The subsequent report of the Senate Sub-Committee on Internal Security stated: "Coe refused to answer, on the grounds that the answers might incriminate him, all questions as to whether he was a Communist, whether he was engaged in subversive activities, or whether he was presently a member of a Soviet espionage ring. He refused for the same reason to answer whether he was a member of an espionage ring while Technical Secretary of the Bretton Woods Conference, whether he ever had had access to confidential Government information or security information, whether he had been associated with the Institute of Pacific Relations, or with individuals named on a long list of people associated with that organization.

===Later career===
Coe was Blacklisted, the US denied his passport (in late 1949) and prevented Coe from traveling to neighboring countries (June 1953) due to his ties to Soviet espionage.

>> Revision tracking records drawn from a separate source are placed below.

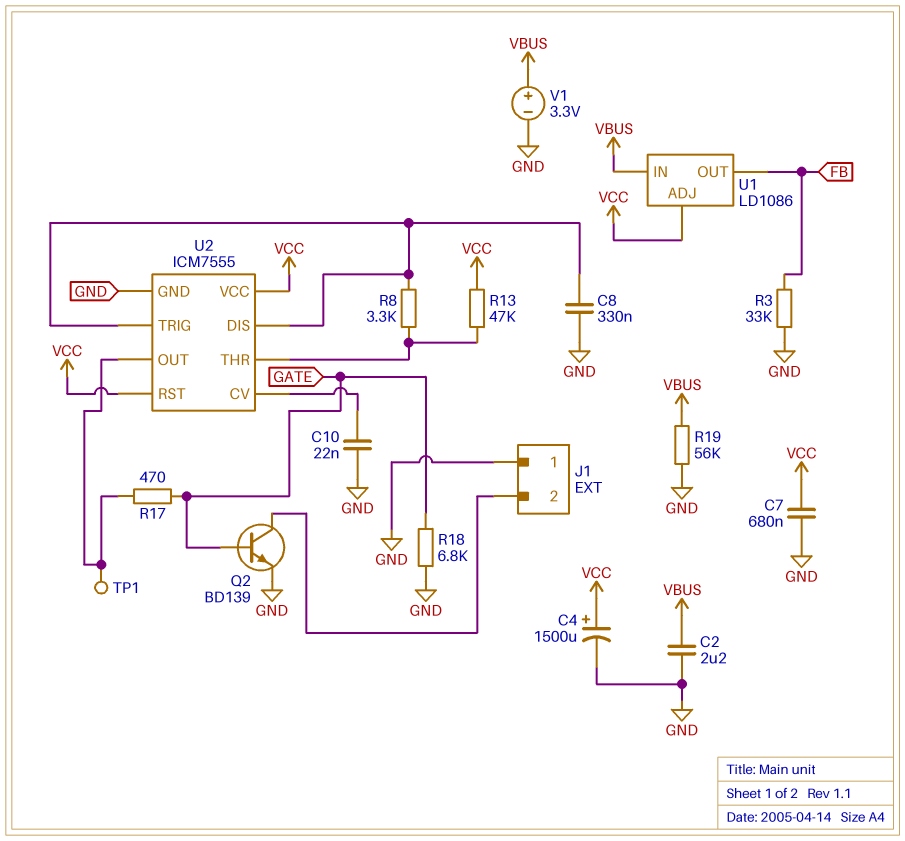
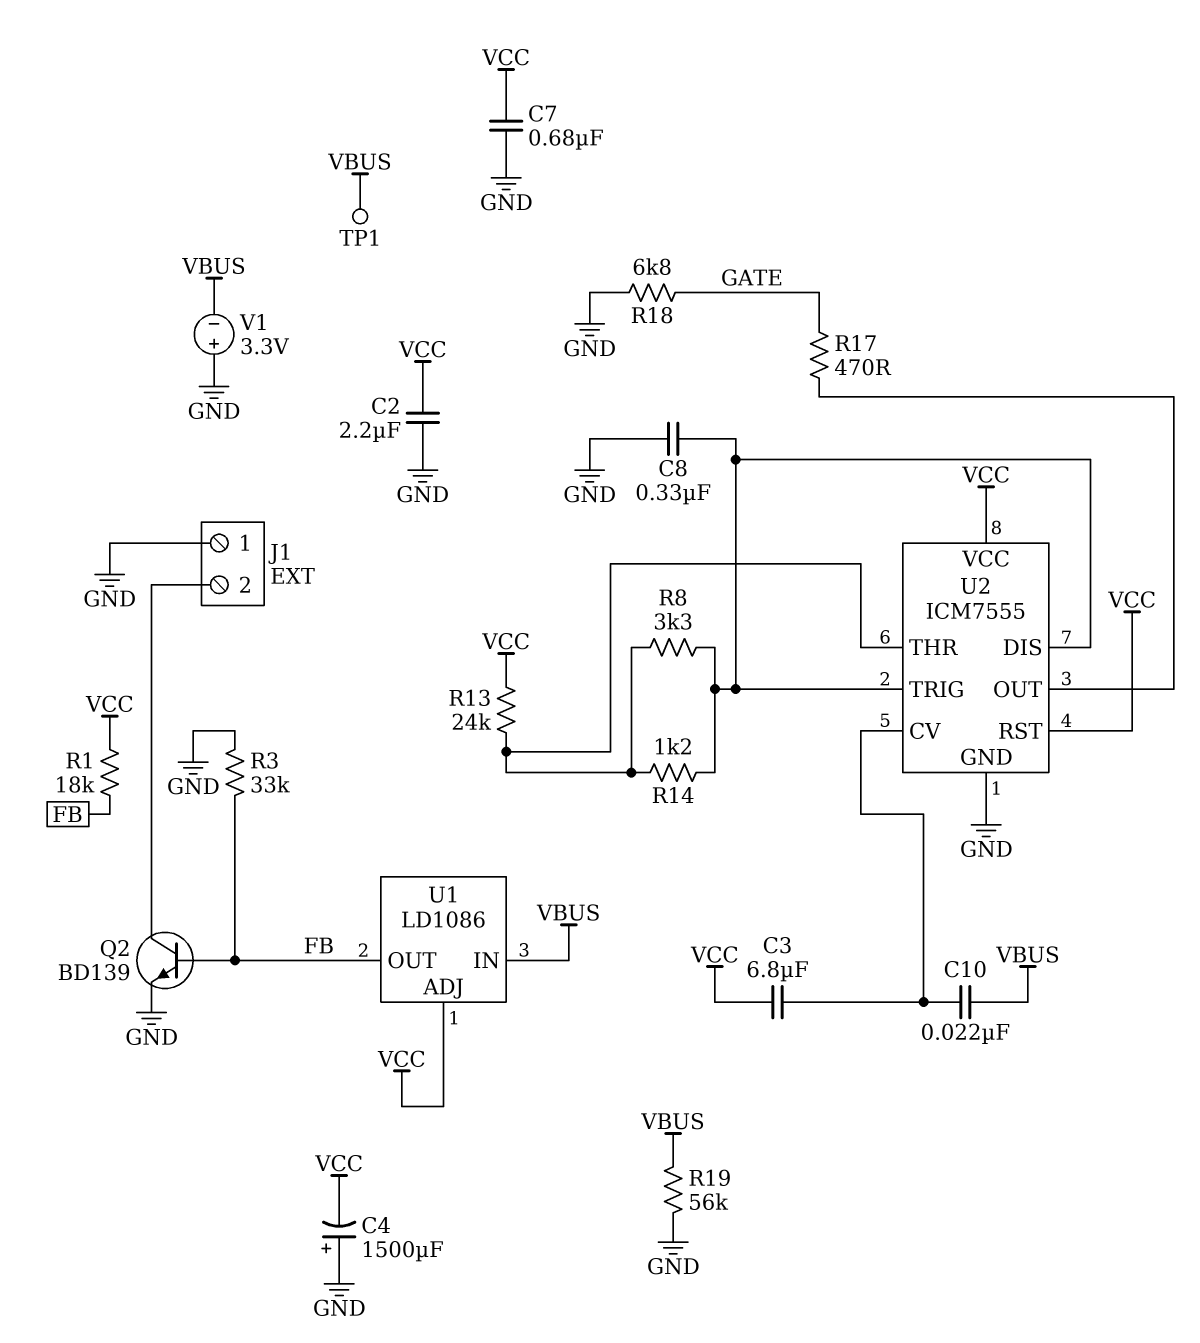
C2: 2.2uF (GND, VBUS) -> 2.2uF (GND, VCC)
C3: none -> 6.8uF (U2/CV, VCC)
C4: 1500uF (plus VCC, minus GND) -> 1500uF (plus GND, minus VCC)
C10: 22nF (GND, U2/CV) -> 22nF (U2/CV, VBUS)
Q2: NPN BD139 (B GATE, C J1/2, E GND) -> NPN BD139 (B FB, C J1/2, E GND)
R1: none -> 18k (FB, VCC)
R13: 47k (U2/THR, VCC) -> 24k (U2/THR, VCC)
R14: none -> 1.2k (U2/DIS, U2/THR)
TP1: test point (U2/OUT) -> test point (VBUS)
V1: 3.3V (plus VBUS, minus GND) -> 3.3V (plus GND, minus VBUS)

Coe sought work abroad. He moved to China, where he was among a group of expatriates working with the government. Like most Americans working in China in the 1950s and 1960s, Coe worked as an English language expert. Along with Solomon Adler, Sidney Rittenberg, and Israel Epstein, Coe was a translator for the fourth volume of the Selected Works of Mao Zedong.

Coe did work in the International Liaison Department of the Chinese Communist Party. Coe's value to his superiors was evidently substantial given that Kang Sheng shielded Coe from being purged during the Cultural Revolution, even allowing him to stay in his residence to protect him from the Red Guards. Coe was one of the only people, both Chinese or Foreign, who was ever protected in such a manner by Kang. In 1962, he was joined by Solomon Adler in the circle. Coe participated in Mao's Great Leap Forward, a plan for the rapid industrialization and modernization of China. Coe sought works included articles justifying the Rectification campaign.

== Personal life and death==
Coe married Ruth Coe, who lived with him in China.

Frank Coe died age 73 on June 2, 1980, in Beijing, China. The New China News Agency listed the cause of his death as a pulmonary embolism and indicated that government officials visited him often during his illness. His brother indicated that he had undergone surgery for cancer eight months earlier.

==Legacy==

Regarding his policy actions, it is often mentioned that Coe, together with Assistant Treasury Secretary Harry Dexter White and Treasury economist Solomon Adler, opposed President Franklin Roosevelt's gold loan program of $200 million to help the Nationalist Chinese Government stabilize its currency in 1943. However, White's documents indicate while he favored giving economic assistance, he had concerns that cash assistance might be misused or fall into enemy hands.

Arlington Hall cryptographers identified the Soviet agent designated "Peak" in the Venona project as "possibly" Coe, but there is no clear reason for the identification. (One secondary source suggests it was because there was no additional information on Peak.) The decrypt in question reports that five reels of Peak's documents concerning U.S.-British Lend-Lease negotiations were en route to Moscow.

A 1999 investigation into the KGB archives claims that files show Coe to have been a Soviet agent. However, the authors do not quote or reproduce the documents in question and at least one scholar argues that their testimony should be suspended until the primary sources become available.